▶ _PASSAGE_:
_____
= European Feminist Forum =

Web-based dialogue space

The European Feminist Forum (EFF) was a web-based space for dialogue for feminists in Europe. Launched in April 2007, EFF served as an initiative to create dialogue and incite change in Europe. The site was available in English, Spanish, French and Russian languages. EFF was created by eight different feminist networks in Europe. EFF was non-hierarchical and invited individuals to steer the conversation on the forum. The website went offline after approximately five years of existence.

== History ==
The EFF had its origins in 2004, when several European feminists met in Amsterdam, and were worried that the promises of the United Nations Fourth World Conference on Women had not been met. Several groups became involved in the forum after receiving an invitation to join in December 2004. These groups included Mama Cash, Women in Development Europe (WIDE), European Women's Lobby, Network of East-West Women, the International Information Centre and Archives for the Women's Movement (IIAV) and others. These organizations and the individuals representing them began to plan the form of the EFF, and in 2006, created a steering committee and IIAV decided to host the forum. The forum went offline in late 2012 or early 2013; Internet Archive final version of this website is dated November 29, 2012.
_____
▶ _DATA_:

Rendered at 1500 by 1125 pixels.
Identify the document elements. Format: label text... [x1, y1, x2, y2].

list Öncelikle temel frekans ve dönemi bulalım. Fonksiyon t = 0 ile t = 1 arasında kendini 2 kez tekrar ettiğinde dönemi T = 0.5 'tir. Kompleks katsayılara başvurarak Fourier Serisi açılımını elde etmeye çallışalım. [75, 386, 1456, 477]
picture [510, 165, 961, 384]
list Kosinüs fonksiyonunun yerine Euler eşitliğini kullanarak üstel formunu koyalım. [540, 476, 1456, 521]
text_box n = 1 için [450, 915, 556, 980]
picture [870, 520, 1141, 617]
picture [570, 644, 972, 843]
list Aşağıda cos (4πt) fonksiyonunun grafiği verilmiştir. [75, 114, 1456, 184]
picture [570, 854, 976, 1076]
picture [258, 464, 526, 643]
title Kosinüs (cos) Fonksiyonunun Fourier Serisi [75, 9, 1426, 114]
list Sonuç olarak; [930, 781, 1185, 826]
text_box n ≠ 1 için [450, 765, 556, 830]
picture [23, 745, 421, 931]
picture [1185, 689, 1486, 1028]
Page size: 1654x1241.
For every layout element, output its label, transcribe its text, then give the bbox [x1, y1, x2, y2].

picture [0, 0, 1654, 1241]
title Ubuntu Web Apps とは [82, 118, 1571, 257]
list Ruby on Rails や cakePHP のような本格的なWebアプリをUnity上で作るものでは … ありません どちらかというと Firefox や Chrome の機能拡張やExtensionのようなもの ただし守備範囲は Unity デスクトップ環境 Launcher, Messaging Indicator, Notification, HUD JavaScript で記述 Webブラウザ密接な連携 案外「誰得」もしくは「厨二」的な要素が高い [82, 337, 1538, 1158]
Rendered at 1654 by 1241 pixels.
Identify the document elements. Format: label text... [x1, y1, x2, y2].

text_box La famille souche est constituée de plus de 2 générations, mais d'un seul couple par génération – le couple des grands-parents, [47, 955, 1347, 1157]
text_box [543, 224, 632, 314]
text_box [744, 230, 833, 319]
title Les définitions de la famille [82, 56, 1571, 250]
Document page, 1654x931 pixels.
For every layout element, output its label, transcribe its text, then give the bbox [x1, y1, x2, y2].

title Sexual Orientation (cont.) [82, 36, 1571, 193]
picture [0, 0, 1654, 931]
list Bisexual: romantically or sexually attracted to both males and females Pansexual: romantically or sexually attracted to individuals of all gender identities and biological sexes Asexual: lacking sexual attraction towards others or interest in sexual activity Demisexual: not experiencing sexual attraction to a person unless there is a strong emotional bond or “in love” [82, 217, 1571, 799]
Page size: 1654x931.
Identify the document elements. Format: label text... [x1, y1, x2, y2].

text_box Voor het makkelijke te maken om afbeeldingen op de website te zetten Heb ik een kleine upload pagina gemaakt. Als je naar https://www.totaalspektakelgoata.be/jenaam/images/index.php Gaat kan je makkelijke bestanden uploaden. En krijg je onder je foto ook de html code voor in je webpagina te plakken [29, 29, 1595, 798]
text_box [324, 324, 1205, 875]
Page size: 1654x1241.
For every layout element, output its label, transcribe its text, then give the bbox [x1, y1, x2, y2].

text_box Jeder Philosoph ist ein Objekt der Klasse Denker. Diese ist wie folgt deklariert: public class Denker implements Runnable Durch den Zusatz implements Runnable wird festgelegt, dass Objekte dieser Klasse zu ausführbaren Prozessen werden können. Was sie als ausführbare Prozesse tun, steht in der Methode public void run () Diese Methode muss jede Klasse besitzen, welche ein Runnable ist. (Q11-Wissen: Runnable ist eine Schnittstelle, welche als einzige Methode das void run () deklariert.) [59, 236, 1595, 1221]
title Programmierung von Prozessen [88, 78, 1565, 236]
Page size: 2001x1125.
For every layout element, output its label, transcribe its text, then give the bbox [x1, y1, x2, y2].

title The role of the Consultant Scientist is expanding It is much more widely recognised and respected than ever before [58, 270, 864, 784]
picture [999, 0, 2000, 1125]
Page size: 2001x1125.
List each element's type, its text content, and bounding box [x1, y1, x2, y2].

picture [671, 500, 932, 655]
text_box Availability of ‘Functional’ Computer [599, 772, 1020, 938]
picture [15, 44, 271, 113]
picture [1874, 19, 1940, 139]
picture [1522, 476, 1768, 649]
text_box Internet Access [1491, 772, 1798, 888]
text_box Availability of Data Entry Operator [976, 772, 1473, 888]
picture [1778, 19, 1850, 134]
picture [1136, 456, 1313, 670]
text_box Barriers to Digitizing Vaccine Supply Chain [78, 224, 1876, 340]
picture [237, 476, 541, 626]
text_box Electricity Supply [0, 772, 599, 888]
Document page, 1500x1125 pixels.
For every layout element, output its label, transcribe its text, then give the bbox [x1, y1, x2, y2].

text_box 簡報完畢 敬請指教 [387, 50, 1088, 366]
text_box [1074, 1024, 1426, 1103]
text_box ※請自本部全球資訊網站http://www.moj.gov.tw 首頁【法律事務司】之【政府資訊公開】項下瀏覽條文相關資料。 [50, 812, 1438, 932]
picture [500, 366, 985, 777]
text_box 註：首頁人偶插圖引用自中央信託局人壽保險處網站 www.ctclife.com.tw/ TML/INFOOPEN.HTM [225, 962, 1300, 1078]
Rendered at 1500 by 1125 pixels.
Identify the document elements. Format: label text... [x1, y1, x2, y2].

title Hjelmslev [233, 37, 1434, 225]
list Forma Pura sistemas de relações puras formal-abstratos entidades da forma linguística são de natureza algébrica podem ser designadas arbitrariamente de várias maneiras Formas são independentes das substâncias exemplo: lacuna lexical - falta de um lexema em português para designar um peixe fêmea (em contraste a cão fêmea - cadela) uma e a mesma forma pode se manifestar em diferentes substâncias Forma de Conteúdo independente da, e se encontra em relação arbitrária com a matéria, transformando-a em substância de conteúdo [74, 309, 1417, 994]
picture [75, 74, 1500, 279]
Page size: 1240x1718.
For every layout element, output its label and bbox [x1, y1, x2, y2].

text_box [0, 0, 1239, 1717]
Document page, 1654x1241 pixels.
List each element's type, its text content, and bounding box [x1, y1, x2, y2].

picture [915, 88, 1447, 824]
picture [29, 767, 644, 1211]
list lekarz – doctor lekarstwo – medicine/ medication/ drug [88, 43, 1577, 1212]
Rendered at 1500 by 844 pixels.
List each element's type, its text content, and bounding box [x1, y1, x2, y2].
_____
▶ _JOB 1_: From the European Feminist Forum article, extract the passage that begins at the words "Web-based dialogue space" and stops after "years of existence.".
▶ _JOB 2_: According to the European Feminist Forum article, what concern among the European feminists who met in Amsterdam in 2004 led to the forum's origins? Answer in one to three sentences.

▶ _FINAL ANSWER 1_:
Web-based dialogue space

The European Feminist Forum (EFF) was a web-based space for dialogue for feminists in Europe. Launched in April 2007, EFF served as an initiative to create dialogue and incite change in Europe. The site was available in English, Spanish, French and Russian languages. EFF was created by eight different feminist networks in Europe. EFF was non-hierarchical and invited individuals to steer the conversation on the forum. The website went offline after approximately five years of existence.

▶ _FINAL ANSWER 2_: The feminists who met in Amsterdam in 2004 were worried that the promises of the United Nations Fourth World Conference on Women had not been met. The forum had its origins in that meeting.